*What you will do*
Reproduce the rows below, replacing every occurrence of "scientific name" with "species name" and leaving everything else unchanged.

*Provided information*
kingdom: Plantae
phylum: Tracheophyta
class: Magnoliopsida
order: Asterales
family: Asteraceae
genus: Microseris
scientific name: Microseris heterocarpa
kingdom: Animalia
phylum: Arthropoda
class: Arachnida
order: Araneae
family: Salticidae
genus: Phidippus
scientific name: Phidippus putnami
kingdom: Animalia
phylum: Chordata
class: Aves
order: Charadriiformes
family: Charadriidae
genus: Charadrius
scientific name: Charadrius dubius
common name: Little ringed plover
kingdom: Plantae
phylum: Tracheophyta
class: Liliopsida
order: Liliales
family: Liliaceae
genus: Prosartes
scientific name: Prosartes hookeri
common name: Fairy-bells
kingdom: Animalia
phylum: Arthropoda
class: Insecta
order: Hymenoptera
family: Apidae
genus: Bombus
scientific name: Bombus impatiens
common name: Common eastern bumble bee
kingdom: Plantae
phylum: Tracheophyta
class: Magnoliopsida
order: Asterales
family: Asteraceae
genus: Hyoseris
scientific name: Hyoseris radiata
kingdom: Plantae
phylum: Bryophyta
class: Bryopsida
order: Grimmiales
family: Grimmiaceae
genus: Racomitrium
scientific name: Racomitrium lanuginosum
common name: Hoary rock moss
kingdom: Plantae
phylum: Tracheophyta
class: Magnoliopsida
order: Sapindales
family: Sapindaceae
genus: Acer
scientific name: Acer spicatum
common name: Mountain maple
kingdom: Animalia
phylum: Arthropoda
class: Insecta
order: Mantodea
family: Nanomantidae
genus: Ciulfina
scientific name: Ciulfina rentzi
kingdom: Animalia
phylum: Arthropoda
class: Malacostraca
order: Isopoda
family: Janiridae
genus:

*Task answer*
kingdom: Plantae
phylum: Tracheophyta
class: Magnoliopsida
order: Asterales
family: Asteraceae
genus: Microseris
species name: Microseris heterocarpa
kingdom: Animalia
phylum: Arthropoda
class: Arachnida
order: Araneae
family: Salticidae
genus: Phidippus
species name: Phidippus putnami
kingdom: Animalia
phylum: Chordata
class: Aves
order: Charadriiformes
family: Charadriidae
genus: Charadrius
species name: Charadrius dubius
common name: Little ringed plover
kingdom: Plantae
phylum: Tracheophyta
class: Liliopsida
order: Liliales
family: Liliaceae
genus: Prosartes
species name: Prosartes hookeri
common name: Fairy-bells
kingdom: Animalia
phylum: Arthropoda
class: Insecta
order: Hymenoptera
family: Apidae
genus: Bombus
species name: Bombus impatiens
common name: Common eastern bumble bee
kingdom: Plantae
phylum: Tracheophyta
class: Magnoliopsida
order: Asterales
family: Asteraceae
genus: Hyoseris
species name: Hyoseris radiata
kingdom: Plantae
phylum: Bryophyta
class: Bryopsida
order: Grimmiales
family: Grimmiaceae
genus: Racomitrium
species name: Racomitrium lanuginosum
common name: Hoary rock moss
kingdom: Plantae
phylum: Tracheophyta
class: Magnoliopsida
order: Sapindales
family: Sapindaceae
genus: Acer
species name: Acer spicatum
common name: Mountain maple
kingdom: Animalia
phylum: Arthropoda
class: Insecta
order: Mantodea
family: Nanomantidae
genus: Ciulfina
species name: Ciulfina rentzi
kingdom: Animalia
phylum: Arthropoda
class: Malacostraca
order: Isopoda
family: Janiridae
genus:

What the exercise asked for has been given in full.